Bond prices are falling across the board—it is estimated that the global paper losses so far total around $1.5 trillion—but there are significant divergences. While there is a ready market for the bonds of the major economies, the situation is different for emerging markets.

Every increase in the value of the dollar increases the real debt burden of dollar denominated loans and impacts on the balance sheet of the companies that issued them. If investors withdraw cash, then companies and financial institutions will have difficulties in paying back debt.

In other words, emerging markets, which had previously enjoyed dollar liquidity as investors searched for yield in an environment of near-zero and even negative interest rates, could face a dollar shortage as interest rates and bond yields start to rise.

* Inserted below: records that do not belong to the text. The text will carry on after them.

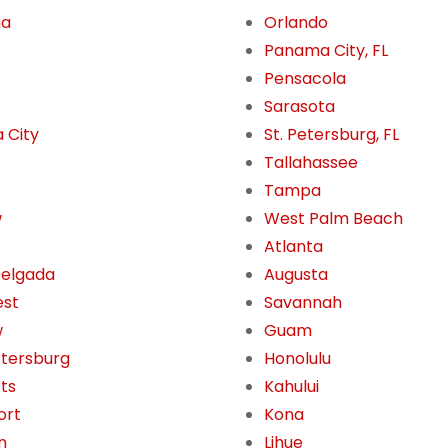
ua
Orlando
Panama City, FL
Pensacola
Sarasota
 City
St. Petersburg, FL
Tallahassee
Tampa
w
West Palm Beach
Atlanta
Delgada
Augusta
est
Savannah
w
Guam
etersburg
Honolulu
tts
Kahului
ort
Kona
n
Lihue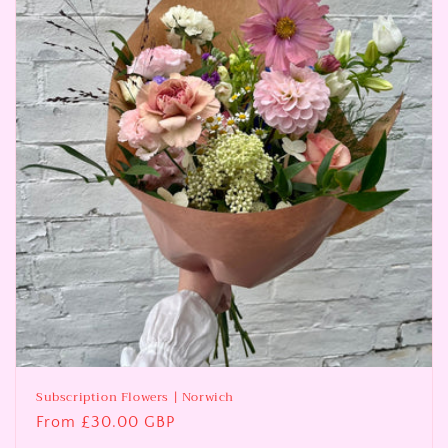
i
o
n
:
Subscription Flowers | Norwich
Regular
From £30.00 GBP
price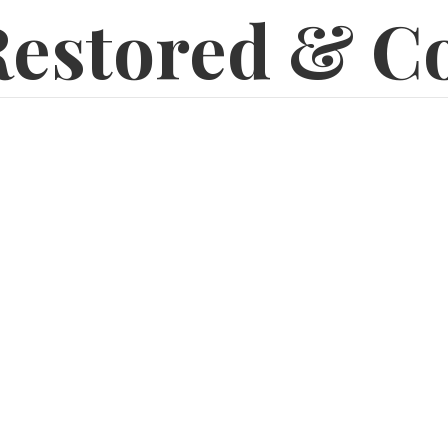
estored & C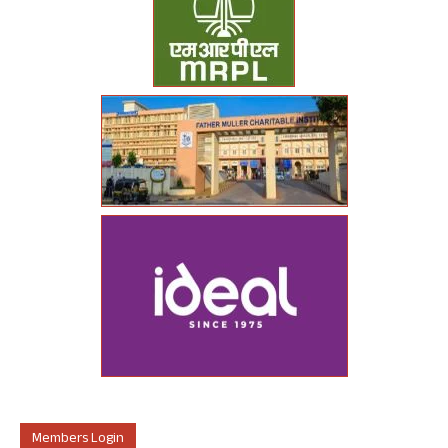
Members Login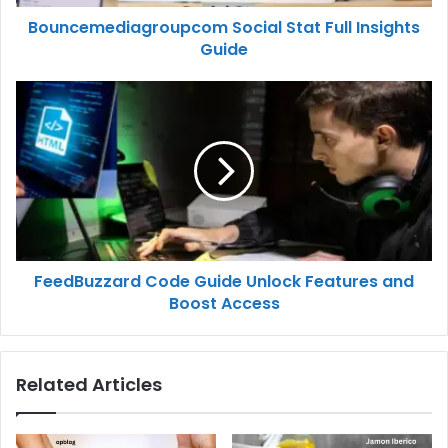
Bouncemediagroupcom Social Stat Full Insights
Guide
FeedBuzzard Code Guide Unlock Features and
Boost Access
Related Articles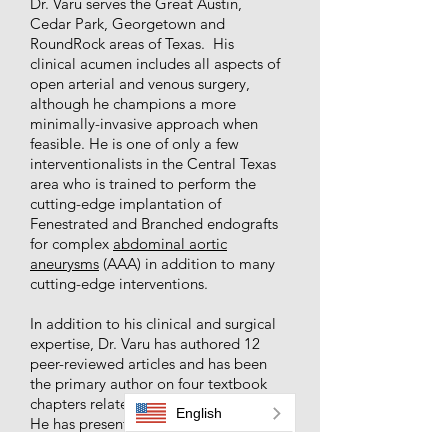
Dr. Varu serves the Great Austin,
Cedar Park, Georgetown and
RoundRock areas of Texas. His
clinical acumen includes all aspects of
open arterial and venous surgery,
although he champions a more
minimally-invasive approach when
feasible. He is one of only a few
interventionalists in the Central Texas
area who is trained to perform the
cutting-edge implantation of
Fenestrated and Branched endografts
for complex
abdominal aortic
aneurysms
(AAA) in addition to many
cutting-edge interventions.
In addition to his clinical and surgical
expertise, Dr. Varu has authored 12
peer-reviewed articles and has been
the primary author on four textbook
chapters related to vascular disease.
English
He has presented his research at
prominent scientific meetings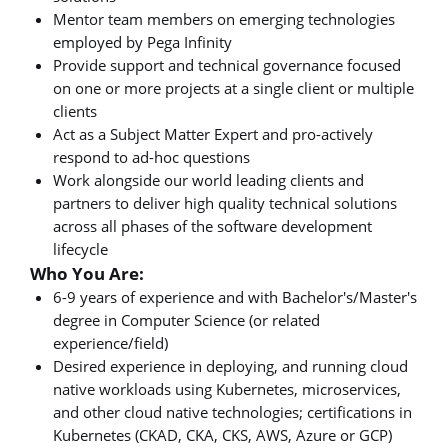
Mentor team members on emerging technologies
employed by Pega Infinity
Provide support and technical governance focused
on one or more projects at a single client or multiple
clients
Act as a Subject Matter Expert and pro-actively
respond to ad-hoc questions
Work alongside our world leading clients and
partners to deliver high quality technical solutions
across all phases of the software development
lifecycle
Who You Are:
6-9 years of experience and with Bachelor's/Master's
degree in Computer Science (or related
experience/field)
Desired experience in deploying, and running cloud
native workloads using Kubernetes, microservices,
and other cloud native technologies; certifications in
Kubernetes (CKAD, CKA, CKS, AWS, Azure or GCP)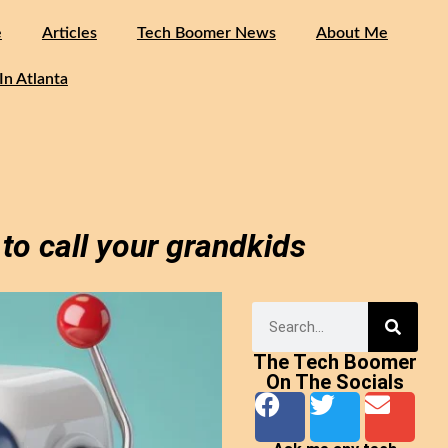
e
Articles
Tech Boomer News
About Me
In Atlanta
to call your grandkids
The Tech Boomer
On The Socials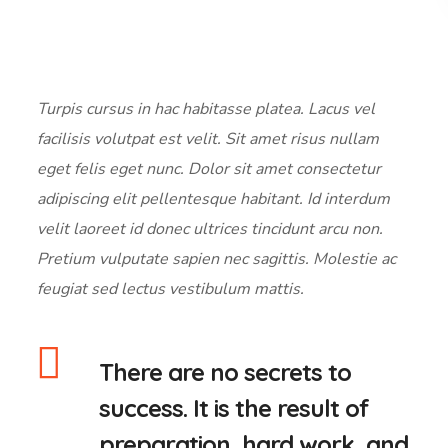
Turpis cursus in hac habitasse platea. Lacus vel
facilisis volutpat est velit. Sit amet risus nullam
eget felis eget nunc. Dolor sit amet consectetur
adipiscing elit pellentesque habitant. Id interdum
velit laoreet id donec ultrices tincidunt arcu non.
Pretium vulputate sapien nec sagittis. Molestie ac
feugiat sed lectus vestibulum mattis.
There are no secrets to
success. It is the result of
preparation, hard work, and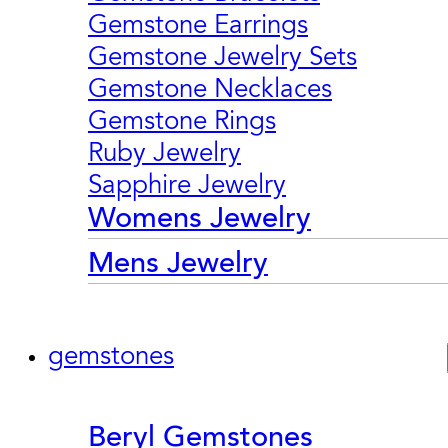
Gemstone Earrings
Gemstone Jewelry Sets
Gemstone Necklaces
Gemstone Rings
Ruby Jewelry
Sapphire Jewelry
Womens Jewelry
Mens Jewelry
gemstones
Beryl Gemstones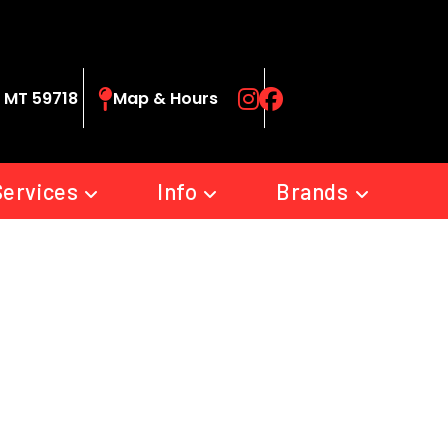
 MT 59718
Map & Hours
Services
Info
Brands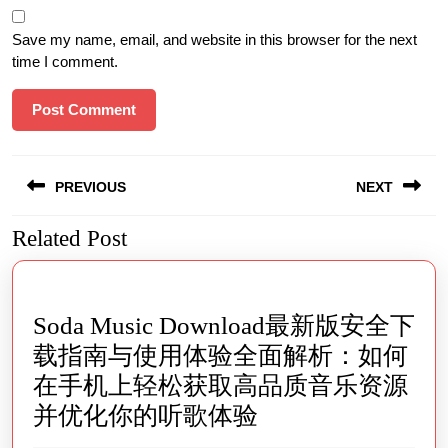
Save my name, email, and website in this browser for the next
time I comment.
Post
PREVIOUS
NEXT
navigation
Related Post
Previous
Next
post:
post:
Soda Music Download最新版安全下
载指南与使用体验全面解析：如何
在手机上轻松获取高品质音乐资源
Soda
并优化你的听歌体验
Music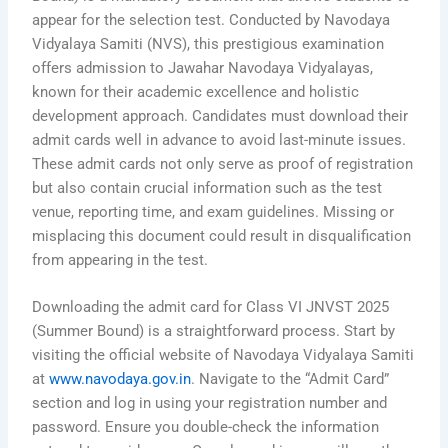
appear for the selection test. Conducted by Navodaya
Vidyalaya Samiti (NVS), this prestigious examination
offers admission to Jawahar Navodaya Vidyalayas,
known for their academic excellence and holistic
development approach. Candidates must download their
admit cards well in advance to avoid last-minute issues.
These admit cards not only serve as proof of registration
but also contain crucial information such as the test
venue, reporting time, and exam guidelines. Missing or
misplacing this document could result in disqualification
from appearing in the test.
Downloading the admit card for Class VI JNVST 2025
(Summer Bound) is a straightforward process. Start by
visiting the official website of Navodaya Vidyalaya Samiti
at
www.navodaya.gov.in
. Navigate to the “Admit Card”
section and log in using your registration number and
password. Ensure you double-check the information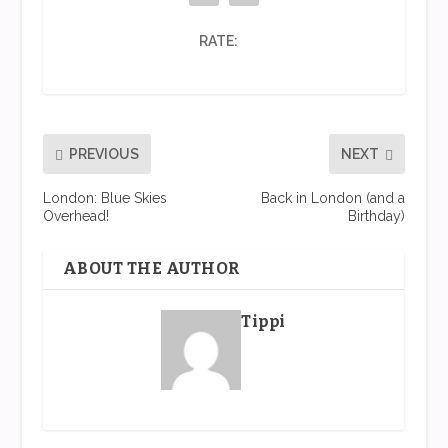
RATE:
PREVIOUS
NEXT
London: Blue Skies
Back in London (and a
Overhead!
Birthday)
ABOUT THE AUTHOR
Tippi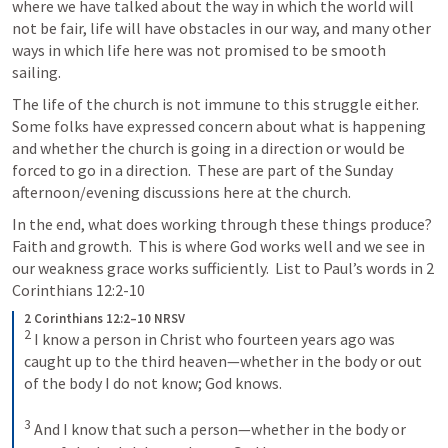
where we have talked about the way in which the world will 
not be fair, life will have obstacles in our way, and many other 
ways in which life here was not promised to be smooth 
sailing.  
The life of the church is not immune to this struggle either.  
Some folks have expressed concern about what is happening 
and whether the church is going in a direction or would be 
forced to go in a direction.  These are part of the Sunday 
afternoon/evening discussions here at the church.
In the end, what does working through these things produce?  
Faith and growth.  This is where God works well and we see in 
our weakness grace works sufficiently.  List to Paul’s words in 
2 
Corinthians 12:2-10
2 Corinthians 12:2–10 NRSV
2
I know a person in Christ who fourteen years ago was 
caught up to the third heaven—whether in the body or out 
of the body I do not know; God knows. 
3
And I know that such a person—whether in the body or 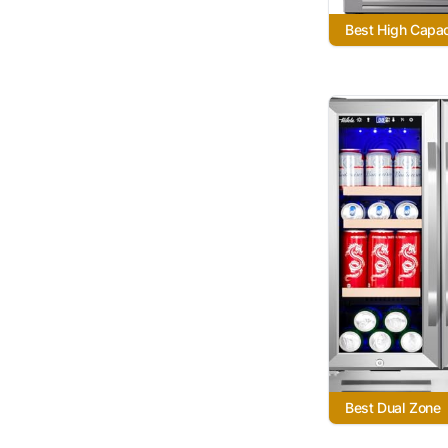
Best High Capac
Best Dual Zone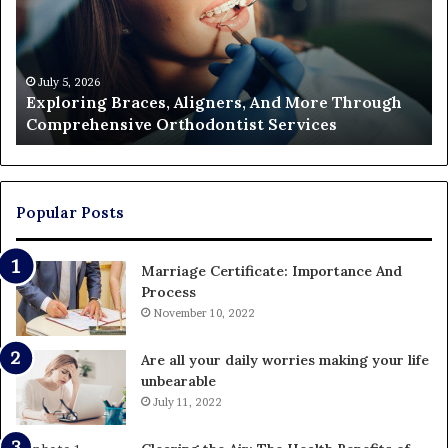
More
Fi
Through
a
Comprehensive
Pa
Orthodontist
Ac
July 5, 2026
Exploring Braces, Aligners, And More Through
Services
an
Comprehensive Orthodontist Services
W
En
U
Pa
Popular Posts
Marriage Certificate: Importance And
Process
November 10, 2022
Are all your daily worries making your life
unbearable
July 11, 2022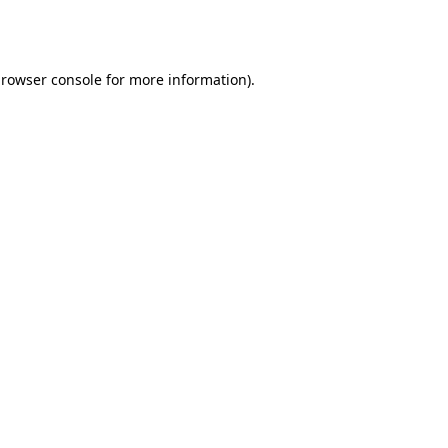
rowser console
for more information).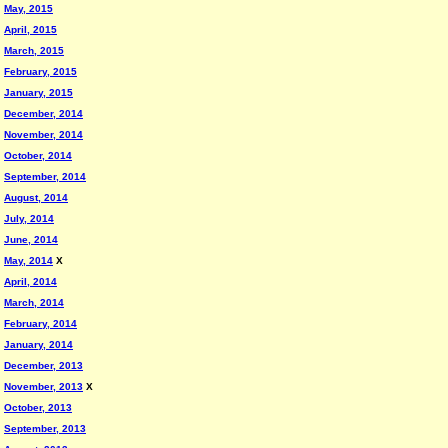
May, 2015
April, 2015
March, 2015
February, 2015
January, 2015
December, 2014
November, 2014
October, 2014
September, 2014
August, 2014
July, 2014
June, 2014
May, 2014
X
April, 2014
March, 2014
February, 2014
January, 2014
December, 2013
November, 2013
X
October, 2013
September, 2013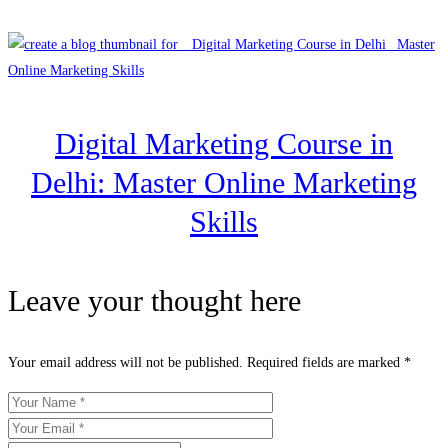
Digital Marketing Course in
Delhi: Master Online Marketing
Skills
Leave your thought here
Your email address will not be published.
Required fields are marked
*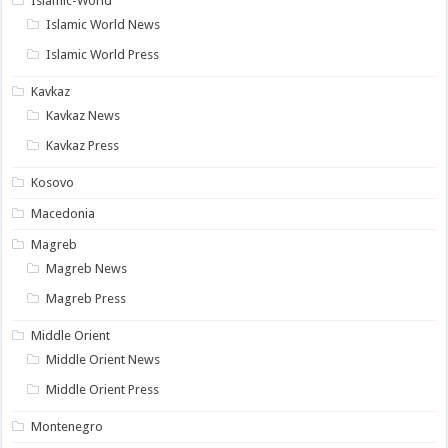
Islamic-World
Islamic World News
Islamic World Press
Kavkaz
Kavkaz News
Kavkaz Press
Kosovo
Macedonia
Magreb
Magreb News
Magreb Press
Middle Orient
Middle Orient News
Middle Orient Press
Montenegro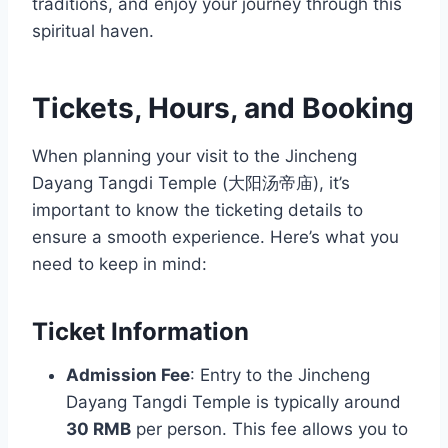
traditions, and enjoy your journey through this
spiritual haven.
Tickets, Hours, and Booking
When planning your visit to the Jincheng
Dayang Tangdi Temple (大阳汤帝庙), it’s
important to know the ticketing details to
ensure a smooth experience. Here’s what you
need to keep in mind:
Ticket Information
Admission Fee
: Entry to the Jincheng
Dayang Tangdi Temple is typically around
30 RMB
per person. This fee allows you to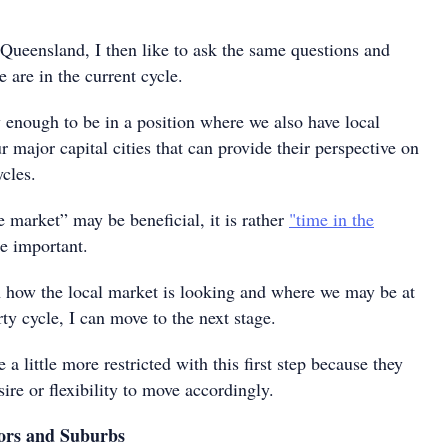
 Queensland, I then like to ask the same questions and
 are in the current cycle.
 enough to be in a position where we also have local
r major capital cities that can provide their perspective on
cles.
 market” may be beneficial, it is rather
"time in the
e important.
h how the local market is looking and where we may be at
rty cycle, I can move to the next stage.
little more restricted with this first step because they
ire or flexibility to move accordingly.
ors and Suburbs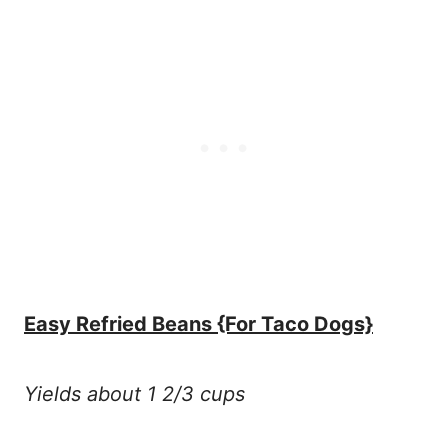
Easy Refried Beans {For Taco Dogs}
Yields about 1 2/3 cups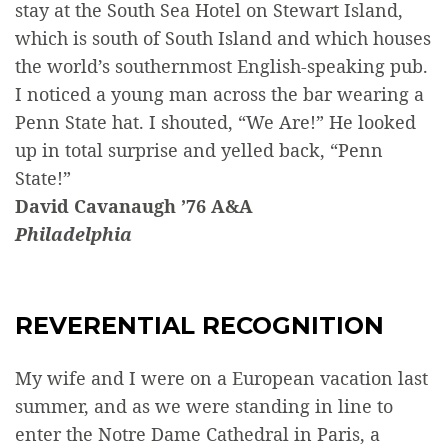
stay at the South Sea Hotel on Stewart Island,
which is south of South Island and which houses
the world’s southernmost English-speaking pub.
I noticed a young man across the bar wearing a
Penn State hat. I shouted, “We Are!” He looked
up in total surprise and yelled back, “Penn
State!”
David Cavanaugh ’76 A&A
Philadelphia
REVERENTIAL RECOGNITION
My wife and I were on a European vacation last
summer, and as we were standing in line to
enter the Notre Dame Cathedral in Paris, a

It is also far from clear what will be the impact on the two most important central banks after the US Fed—the European Central Bank (ECB) and the Bank of Japan (BoJ). The governing council of the ECB will next month set out the future of the asset purchasing program which is due to end in its current form in March 2017. ECB president Mario Draghi has indicated that there would be some form of extension, but that was before the rapid rise in bond yields that followed the Trump victory.

Similarly the Bank of Japan faces new conditions. In September, the central bank committed itself to lock in the interest rate on 10-year government bonds at zero as a central plank of its monetary policy. This week the yield went above zero for the first time since the policy was announced. If it now implements its “yield curve control” policy, a situation may well develop where Japanese government bond yields are under international pressure to rise while the BoJ is working to suppress them.

While US markets are enjoying a Trump boost, there are concerns among fiscal and monetary conservatives about the state of the international financial system and the consequences of a sharp rise in the value of the dollar.

In a statement headlined “Trouble Ahead for the Global Economy,” directed to the incoming administration, the right-wing free-market American Enterprise Institute warned that while the balance sheet expansion of the world’s central banks may have helped the recovery from the Great Recession of 2008–2009 it did so by setting the stage for the next global downturn.

“Sadly, that downturn could very well be on a similar scale to the one that followed the September 2008 Lehman bankruptcy,” it said.

It warned that debt had risen to record levels, financial market bubbles had been created, and the position of troubled banks, especially in Europe, had been worsened by the low interest rate regime.

The statement noted the recent International Monetary Fund study which disclosed that global debt has risen to an all-time high of 225 percent of global GDP over the past eight years, with two-thirds of the growth involving private debt.

It pointed to two causes of concern. European governments with high levels of debt, including Greece, Italy and Portugal, are vulnerable to any tightening of monetary conditions. And what it called “excessive borrowing” by emerging market corporations in dollar denominated loans made them “particularly vulnerable to any further dollar appreciation.”

But with the Fed set to lift interest rates next month, such a rise may be already in train.